Welcome to the inaugural blog post in a series promoting the American history resources available at the IHR. In this post I would like to take the opportunity to introduce myself. My name is Benjamin Bankhurst and I have recently joined the School of Advanced Study as the Postdoctoral Fellow of North American History. 183712_10151164433194859_333601655_n

Before taking up this position I held teaching appointments at the LSE, King’s College London and Canterbury Christ Church University. In 2009 I was the E. Rhodes and Leona B. Carpenter Fellow in Early American Religion at the McNeil Center for Early American Studies at the University of Pennsylvania. My research interests include the history of religion and ethnicity in the 18th-century Atlantic World. My Ph.D. thesis, completed in 2011, examined Irish migration to the Appalachian frontier during the era of the Seven Years’ War (1754-1763). Specifically, it focused on how news from the war-ravaged colonial backcountry and the arrival of American Presbyterian relief missions in Ireland collapsed emotional and spatial distance and produced a sense of transatlantic empathy among Ulster Presbyterians for their beleaguered kin across the ocean. This research forms the basis of my first book, Ulster Presbyterians and Scots Irish Diaspora, 1750-1763 (Palgrave Macmillan, 2013).
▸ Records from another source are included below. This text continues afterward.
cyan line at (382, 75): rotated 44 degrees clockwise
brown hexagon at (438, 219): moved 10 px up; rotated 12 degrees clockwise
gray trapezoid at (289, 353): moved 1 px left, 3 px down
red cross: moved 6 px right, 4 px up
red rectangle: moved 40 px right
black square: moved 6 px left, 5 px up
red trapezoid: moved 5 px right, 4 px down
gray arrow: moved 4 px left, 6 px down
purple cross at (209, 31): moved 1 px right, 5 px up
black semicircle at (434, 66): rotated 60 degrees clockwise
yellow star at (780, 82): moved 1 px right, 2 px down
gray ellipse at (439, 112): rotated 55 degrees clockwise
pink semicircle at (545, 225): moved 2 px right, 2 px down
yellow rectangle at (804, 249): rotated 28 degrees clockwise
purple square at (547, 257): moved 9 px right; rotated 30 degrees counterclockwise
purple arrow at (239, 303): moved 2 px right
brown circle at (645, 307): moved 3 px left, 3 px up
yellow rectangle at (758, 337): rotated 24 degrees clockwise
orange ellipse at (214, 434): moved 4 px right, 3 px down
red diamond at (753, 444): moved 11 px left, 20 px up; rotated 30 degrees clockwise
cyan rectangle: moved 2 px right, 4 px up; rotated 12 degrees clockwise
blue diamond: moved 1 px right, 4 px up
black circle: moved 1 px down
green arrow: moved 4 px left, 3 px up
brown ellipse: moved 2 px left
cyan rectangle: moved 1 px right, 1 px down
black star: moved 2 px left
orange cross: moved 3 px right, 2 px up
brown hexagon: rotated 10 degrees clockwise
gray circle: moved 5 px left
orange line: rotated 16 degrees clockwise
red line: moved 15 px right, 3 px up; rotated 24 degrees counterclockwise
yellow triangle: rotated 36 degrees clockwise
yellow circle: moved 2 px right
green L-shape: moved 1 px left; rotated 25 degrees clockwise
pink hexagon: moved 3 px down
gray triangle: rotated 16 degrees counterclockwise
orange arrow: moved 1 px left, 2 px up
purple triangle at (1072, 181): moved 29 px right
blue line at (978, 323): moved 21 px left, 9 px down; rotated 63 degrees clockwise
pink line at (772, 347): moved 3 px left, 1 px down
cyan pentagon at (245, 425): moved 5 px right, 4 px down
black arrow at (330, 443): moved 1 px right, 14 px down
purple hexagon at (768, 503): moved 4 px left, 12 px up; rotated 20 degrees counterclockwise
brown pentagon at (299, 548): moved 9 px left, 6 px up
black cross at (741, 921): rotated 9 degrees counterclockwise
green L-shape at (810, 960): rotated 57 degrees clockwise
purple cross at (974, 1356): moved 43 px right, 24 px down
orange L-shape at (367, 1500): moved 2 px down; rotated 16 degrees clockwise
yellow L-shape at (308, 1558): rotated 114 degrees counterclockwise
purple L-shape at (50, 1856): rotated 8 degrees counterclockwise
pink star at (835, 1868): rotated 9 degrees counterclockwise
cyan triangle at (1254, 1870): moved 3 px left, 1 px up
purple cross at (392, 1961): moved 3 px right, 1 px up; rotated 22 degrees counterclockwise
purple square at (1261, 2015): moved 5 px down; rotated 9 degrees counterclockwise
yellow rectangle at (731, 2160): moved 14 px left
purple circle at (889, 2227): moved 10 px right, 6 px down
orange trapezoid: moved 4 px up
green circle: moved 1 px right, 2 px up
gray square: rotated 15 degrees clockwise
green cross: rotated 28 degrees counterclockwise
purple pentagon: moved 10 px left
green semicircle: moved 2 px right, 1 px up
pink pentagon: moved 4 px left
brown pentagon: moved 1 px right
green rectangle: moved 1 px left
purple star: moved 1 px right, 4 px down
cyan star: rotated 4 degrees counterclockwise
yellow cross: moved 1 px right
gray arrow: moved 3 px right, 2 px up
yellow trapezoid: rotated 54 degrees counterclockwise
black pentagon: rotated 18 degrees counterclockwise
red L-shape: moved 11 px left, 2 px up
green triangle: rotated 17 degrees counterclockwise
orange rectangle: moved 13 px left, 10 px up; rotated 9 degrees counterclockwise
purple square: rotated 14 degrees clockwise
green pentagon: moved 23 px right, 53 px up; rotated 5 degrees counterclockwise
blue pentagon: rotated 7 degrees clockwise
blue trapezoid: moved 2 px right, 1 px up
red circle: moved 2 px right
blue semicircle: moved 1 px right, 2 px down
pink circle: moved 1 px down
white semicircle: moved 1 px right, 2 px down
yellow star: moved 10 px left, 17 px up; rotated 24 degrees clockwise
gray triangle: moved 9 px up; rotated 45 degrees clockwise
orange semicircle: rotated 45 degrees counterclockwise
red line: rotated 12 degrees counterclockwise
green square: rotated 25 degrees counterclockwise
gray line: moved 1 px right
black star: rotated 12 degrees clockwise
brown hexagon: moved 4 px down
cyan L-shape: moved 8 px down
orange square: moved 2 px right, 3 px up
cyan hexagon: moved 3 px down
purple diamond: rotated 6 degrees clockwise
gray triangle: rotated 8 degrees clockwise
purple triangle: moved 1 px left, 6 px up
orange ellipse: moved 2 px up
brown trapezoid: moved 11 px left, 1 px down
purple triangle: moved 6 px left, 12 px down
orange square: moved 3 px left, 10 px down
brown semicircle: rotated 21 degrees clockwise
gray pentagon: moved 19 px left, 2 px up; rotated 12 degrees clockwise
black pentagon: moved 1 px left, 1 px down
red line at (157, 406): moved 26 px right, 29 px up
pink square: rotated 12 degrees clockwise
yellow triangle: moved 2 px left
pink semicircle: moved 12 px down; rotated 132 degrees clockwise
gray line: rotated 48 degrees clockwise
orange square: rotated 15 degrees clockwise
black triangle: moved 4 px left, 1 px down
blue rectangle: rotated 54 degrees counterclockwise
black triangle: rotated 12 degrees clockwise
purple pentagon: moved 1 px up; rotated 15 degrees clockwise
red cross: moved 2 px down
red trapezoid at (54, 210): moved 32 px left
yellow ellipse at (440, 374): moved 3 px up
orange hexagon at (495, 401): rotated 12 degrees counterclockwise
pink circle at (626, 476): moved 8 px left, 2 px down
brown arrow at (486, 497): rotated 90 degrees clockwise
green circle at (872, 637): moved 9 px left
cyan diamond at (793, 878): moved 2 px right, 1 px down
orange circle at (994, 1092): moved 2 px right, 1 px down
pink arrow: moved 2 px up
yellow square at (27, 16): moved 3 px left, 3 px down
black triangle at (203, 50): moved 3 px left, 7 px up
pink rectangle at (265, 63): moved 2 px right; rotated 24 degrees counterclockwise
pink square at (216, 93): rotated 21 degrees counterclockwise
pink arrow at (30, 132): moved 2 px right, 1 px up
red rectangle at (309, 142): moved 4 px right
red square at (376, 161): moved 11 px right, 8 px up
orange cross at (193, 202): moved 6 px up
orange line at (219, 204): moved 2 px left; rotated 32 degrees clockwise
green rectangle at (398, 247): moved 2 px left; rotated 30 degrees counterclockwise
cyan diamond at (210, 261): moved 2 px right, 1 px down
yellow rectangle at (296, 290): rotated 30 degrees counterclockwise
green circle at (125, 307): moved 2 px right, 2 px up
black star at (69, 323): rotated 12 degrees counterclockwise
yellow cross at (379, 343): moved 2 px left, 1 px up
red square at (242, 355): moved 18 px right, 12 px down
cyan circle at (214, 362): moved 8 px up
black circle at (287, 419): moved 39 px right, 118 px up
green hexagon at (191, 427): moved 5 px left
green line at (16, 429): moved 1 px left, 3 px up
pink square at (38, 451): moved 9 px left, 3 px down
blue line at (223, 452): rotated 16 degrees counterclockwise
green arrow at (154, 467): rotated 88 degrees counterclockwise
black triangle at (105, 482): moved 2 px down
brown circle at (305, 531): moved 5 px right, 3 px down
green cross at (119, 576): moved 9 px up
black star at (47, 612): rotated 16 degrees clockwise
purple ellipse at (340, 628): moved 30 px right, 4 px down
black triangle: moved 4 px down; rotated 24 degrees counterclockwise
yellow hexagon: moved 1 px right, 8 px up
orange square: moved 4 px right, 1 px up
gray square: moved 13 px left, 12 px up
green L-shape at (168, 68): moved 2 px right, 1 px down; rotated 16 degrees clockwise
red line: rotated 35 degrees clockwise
I am also interested in library and book history and look forward to applying my past expertise in these fields to promote the rich colonial and American collections in the IHR and Senate House libraries. As a member of the research team on the AHRC-funded project ‘Private Books for Educational Use – the Formation of the Northern Congregational College Library’ (February 2012 and March 2013), I examined the provenance and individual object histories of 2,500 books once owned by various dissenting academies in the north of England during the 18th and 19th centuries. This results of our research (including a searchable list of former owners and examples of user annotation) are now integrated into the Virtual Library System on the Dissenting Academies Online. In my first few weeks at the IHR I have uncovered interesting provenance in the colonial collections relating to the early benefactors of the library. I look forward to sharing my findings on this subject on this blog in the months to come. Watch this space!

I am very excited to join the teams at the IHR and Senate House libraries and look forward to promoting American studies across the School of Advanced Study over the next two years. I am currently preparing several North American collection guides for the IHR and will be blogging about the highlights from our holdings throughout the year. I will begin later in the week with a few posts highlighting our Canadian resources.